Ausgangstext ::
..............................

Gerade ist die Düsseldorfer Malerin und Dichterin Johanna Hansen von einem zweimonatigen Atelier-Aufenthalt in Paris zurückgekehrt. Ihr großer Facebook-Freundeskreis, zu dem ich mich auch zählen darf, hatte die Chance, die Künstlerin bei ihren Streifzügen durch DIE Kunstmetropole zu begleiten und nahezu unmittelbar an ihren bildnerischen Skizzen, an den kunstvollen Fotografien und den poetisch in textliche Eindrücke gefassten Beobachtungen und Assoziationen teilzuhaben. Es war wie eine zeitweise erlaubte Reisebegleitung einer überaus vielfältig kreativen Persönlichkeit, die nicht nur die Sehnsucht nach der nächsten Reise verstärkte, sondern auch die Lust am Entdecken scheinbar verborgener Kostbarkeiten oder zu findender Details weckte.

Meine Lust am Kommentieren wurde gebremst, weil ich spürte, dass es nicht notwendig ist, zu jedem Staunen in online gebotener Kürze eine eigene Position zu entäußern. Das langsame und mehrfach unterschiedliche Ausgangspunkte suchende Erkennen hatte ich bei der Betrachtung und Lektüre eines Buches geübt, durch das ich immer noch Johanna Hansens Phantasiereise zwischen Mond und Meer folgen darf. Ich springe bewusst in die Gegenwart, denn meine Entdeckungsreise, die die Autorin und Malerin in „Mondhase an Mondfisch“ (so ist der Kunstband übertitelt) begleitet, ist noch nicht zu Ende.

..............................

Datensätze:
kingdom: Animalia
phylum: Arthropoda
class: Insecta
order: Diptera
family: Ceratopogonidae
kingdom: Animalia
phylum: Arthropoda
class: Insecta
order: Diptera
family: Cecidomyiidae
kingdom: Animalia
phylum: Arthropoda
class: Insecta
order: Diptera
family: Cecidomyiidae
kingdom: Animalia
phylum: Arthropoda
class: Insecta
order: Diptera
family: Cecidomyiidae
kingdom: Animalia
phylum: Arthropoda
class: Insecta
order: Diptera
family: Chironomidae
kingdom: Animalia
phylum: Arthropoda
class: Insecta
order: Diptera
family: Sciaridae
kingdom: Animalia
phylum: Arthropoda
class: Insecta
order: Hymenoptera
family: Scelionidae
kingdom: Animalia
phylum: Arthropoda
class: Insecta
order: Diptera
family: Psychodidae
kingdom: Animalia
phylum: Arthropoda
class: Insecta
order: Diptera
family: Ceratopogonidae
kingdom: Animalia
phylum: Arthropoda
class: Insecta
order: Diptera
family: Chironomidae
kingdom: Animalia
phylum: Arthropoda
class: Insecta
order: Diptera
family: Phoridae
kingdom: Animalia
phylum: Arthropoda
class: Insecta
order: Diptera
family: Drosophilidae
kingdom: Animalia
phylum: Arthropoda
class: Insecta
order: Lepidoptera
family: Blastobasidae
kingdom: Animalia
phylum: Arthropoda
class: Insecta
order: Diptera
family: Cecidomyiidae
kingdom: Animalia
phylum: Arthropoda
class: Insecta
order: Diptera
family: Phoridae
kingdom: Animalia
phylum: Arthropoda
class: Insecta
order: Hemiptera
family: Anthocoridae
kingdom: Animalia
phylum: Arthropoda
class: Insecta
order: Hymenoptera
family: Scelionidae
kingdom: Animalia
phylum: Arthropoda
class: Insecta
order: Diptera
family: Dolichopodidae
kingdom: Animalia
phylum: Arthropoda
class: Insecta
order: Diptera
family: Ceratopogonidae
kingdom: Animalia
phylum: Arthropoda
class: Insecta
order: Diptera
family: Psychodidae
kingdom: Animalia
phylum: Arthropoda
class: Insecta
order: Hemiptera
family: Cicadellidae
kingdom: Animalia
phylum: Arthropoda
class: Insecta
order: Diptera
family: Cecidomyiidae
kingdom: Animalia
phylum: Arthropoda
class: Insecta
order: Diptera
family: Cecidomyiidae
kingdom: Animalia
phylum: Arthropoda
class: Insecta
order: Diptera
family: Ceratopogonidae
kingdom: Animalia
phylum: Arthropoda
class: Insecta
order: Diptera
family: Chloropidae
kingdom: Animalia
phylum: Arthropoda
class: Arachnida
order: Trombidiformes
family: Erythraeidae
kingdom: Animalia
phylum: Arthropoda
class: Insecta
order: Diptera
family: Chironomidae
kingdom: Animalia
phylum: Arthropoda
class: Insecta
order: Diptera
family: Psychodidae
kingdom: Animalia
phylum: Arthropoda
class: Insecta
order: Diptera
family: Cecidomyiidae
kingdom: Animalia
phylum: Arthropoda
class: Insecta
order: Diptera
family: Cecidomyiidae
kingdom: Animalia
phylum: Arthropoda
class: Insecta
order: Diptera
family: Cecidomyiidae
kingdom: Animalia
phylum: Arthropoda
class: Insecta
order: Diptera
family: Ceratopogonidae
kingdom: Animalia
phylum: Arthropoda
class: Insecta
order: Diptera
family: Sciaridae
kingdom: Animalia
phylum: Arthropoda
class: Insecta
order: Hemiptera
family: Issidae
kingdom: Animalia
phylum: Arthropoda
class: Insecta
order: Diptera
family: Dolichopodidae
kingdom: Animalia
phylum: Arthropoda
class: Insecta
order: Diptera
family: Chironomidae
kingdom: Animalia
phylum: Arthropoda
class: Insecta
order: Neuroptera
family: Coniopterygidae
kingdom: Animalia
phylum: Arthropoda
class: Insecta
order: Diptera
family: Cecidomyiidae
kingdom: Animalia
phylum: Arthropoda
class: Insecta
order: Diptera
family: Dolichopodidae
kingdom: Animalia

..............................

Aufgabe A :: Welchen Titel trägt der Kunstband von Johanna Hansen laut dem Ausgangstext?
Aufgabe B :: Schreibe den Ausgangstext über Johanna Hansens Kunstband im Anschluss an seinen letzten Satz weiter.
Die Auflistung steht in keinem Zusammenhang mit dem Ausgangstext.

Schriftliche Antwort A :: „Mondhase an Mondfisch“

Schriftliche Antwort B ::
Gerne würde ich dieses wunderschöne genreübergreifende Kunstwerk den Lesern des Blogs auf der Homepage unseres Städtischen Musikvereins zu Düsseldorf vorstellen, denn es hat viel mit unserer vokalen Musik und mit den Kompositionen eines ehemaligen Musikdirektors unseres über 200jährigen Vereins zu tun: Robert Schumann!

Vielleicht ergibt sich die Chance, unter unserer Regie einen Abend zu gestalten, in dem das Papier des Buches zum Klingen und Singen erweckt wird und die Autorin zu ihrer Arbeit als Malerin und die Malerin zu ihrem Schreiben befragt werden kann?

MONDHASE AN MONDFISCH - ein besonderes Kunstbuch auf singbarem Papier

Ein Liederbuch von Robert Schumann ist auch im wahrsten Sinne des Wortes die Basis für die Mal- und Dichtkunst der genreübergreifend geschätzten Künstlerin Johanna Hansen. Vermutlich waren die romantischen und daher auch oft eher leisen Töne seiner Kinderlieder ein Impuls unter mehreren für das Entstehen eines wunderschönen Kunstbuches, das mich in starker Weise zum Nach-Denken anregt.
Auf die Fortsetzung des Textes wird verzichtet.